§ Stored items:
►

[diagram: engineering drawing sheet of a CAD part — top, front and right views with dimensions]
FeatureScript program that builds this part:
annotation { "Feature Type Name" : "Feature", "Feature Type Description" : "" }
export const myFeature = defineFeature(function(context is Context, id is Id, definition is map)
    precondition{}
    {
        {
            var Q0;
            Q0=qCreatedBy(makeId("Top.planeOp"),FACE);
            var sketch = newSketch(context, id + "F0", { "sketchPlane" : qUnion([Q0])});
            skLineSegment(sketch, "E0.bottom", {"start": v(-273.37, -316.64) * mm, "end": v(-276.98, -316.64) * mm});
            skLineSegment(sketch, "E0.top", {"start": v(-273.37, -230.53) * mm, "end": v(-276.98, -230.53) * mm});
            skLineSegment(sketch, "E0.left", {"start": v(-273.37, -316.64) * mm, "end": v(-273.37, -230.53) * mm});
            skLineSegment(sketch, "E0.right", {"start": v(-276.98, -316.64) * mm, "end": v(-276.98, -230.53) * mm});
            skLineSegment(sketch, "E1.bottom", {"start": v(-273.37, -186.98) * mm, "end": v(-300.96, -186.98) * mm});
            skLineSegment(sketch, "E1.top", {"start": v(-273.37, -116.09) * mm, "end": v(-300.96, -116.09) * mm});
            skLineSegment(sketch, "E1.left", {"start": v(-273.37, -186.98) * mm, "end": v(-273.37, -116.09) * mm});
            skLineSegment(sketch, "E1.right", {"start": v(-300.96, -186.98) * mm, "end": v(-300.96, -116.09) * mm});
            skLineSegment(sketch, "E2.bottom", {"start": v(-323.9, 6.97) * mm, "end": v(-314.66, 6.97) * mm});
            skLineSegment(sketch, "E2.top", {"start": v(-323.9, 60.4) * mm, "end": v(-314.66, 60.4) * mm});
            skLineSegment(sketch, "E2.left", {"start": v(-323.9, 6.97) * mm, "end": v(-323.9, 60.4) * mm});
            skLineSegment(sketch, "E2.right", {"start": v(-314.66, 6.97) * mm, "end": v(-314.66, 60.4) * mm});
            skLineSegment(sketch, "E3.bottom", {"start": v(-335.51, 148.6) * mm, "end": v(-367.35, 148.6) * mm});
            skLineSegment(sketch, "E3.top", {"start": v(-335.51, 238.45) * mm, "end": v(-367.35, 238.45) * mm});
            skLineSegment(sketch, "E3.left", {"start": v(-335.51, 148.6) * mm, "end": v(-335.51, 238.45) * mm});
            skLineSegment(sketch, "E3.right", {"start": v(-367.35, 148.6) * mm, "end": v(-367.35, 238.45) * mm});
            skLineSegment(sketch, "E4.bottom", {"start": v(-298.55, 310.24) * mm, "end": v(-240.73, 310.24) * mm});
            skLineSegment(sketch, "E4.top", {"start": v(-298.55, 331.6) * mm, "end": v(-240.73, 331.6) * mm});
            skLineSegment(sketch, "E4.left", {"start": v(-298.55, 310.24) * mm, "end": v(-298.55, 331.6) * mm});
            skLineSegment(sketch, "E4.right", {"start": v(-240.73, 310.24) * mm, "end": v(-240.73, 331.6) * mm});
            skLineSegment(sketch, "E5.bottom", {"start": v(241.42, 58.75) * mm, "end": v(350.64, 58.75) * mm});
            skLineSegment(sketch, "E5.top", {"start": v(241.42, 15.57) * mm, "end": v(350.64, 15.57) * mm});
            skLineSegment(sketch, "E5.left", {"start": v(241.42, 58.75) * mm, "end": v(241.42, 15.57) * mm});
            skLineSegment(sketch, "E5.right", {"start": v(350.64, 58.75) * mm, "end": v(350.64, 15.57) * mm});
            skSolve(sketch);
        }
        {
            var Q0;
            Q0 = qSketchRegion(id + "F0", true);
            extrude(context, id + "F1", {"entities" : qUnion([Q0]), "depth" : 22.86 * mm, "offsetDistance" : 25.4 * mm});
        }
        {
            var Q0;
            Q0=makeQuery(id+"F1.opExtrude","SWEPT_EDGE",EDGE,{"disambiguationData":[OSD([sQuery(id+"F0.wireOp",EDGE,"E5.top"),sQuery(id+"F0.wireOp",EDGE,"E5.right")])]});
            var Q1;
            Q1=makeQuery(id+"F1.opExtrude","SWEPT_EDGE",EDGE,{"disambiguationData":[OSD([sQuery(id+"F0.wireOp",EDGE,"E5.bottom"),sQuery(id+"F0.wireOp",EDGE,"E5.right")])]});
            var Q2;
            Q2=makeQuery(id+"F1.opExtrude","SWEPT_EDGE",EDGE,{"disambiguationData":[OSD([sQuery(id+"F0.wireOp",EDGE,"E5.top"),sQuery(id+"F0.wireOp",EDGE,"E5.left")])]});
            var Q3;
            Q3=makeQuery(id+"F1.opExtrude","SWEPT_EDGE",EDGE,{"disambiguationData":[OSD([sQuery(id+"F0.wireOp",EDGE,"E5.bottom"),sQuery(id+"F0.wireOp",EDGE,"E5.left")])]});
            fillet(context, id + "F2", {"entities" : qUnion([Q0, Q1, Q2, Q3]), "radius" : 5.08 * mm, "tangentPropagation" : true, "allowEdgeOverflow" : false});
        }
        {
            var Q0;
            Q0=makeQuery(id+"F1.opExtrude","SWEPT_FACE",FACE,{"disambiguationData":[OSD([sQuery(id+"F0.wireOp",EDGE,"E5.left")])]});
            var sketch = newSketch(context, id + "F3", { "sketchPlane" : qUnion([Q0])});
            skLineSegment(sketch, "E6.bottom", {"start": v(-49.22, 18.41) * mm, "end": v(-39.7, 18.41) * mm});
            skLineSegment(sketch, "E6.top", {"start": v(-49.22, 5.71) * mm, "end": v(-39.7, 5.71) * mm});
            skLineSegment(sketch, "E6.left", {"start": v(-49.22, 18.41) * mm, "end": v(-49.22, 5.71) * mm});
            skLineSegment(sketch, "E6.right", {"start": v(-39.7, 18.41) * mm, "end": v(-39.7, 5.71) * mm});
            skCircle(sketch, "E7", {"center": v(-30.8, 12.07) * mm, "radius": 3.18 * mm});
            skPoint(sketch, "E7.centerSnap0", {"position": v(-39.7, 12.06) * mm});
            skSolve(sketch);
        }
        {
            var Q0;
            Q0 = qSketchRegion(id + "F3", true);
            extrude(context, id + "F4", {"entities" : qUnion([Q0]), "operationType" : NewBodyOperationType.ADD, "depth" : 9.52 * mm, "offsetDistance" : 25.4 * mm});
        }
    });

◄

§ WHAT IS REQUIRED: Select every line of the listing above that contains the string "radius". Match case exactly.

§ TASK ANSWER:
            fillet(context, id + "F2", {"entities" : qUnion([Q0, Q1, Q2, Q3]), "radius" : 5.08 * mm, "tangentPropagation" : true, "allowEdgeOverflow" : false});
            skCircle(sketch, "E7", {"center": v(-30.8, 12.07) * mm, "radius": 3.18 * mm});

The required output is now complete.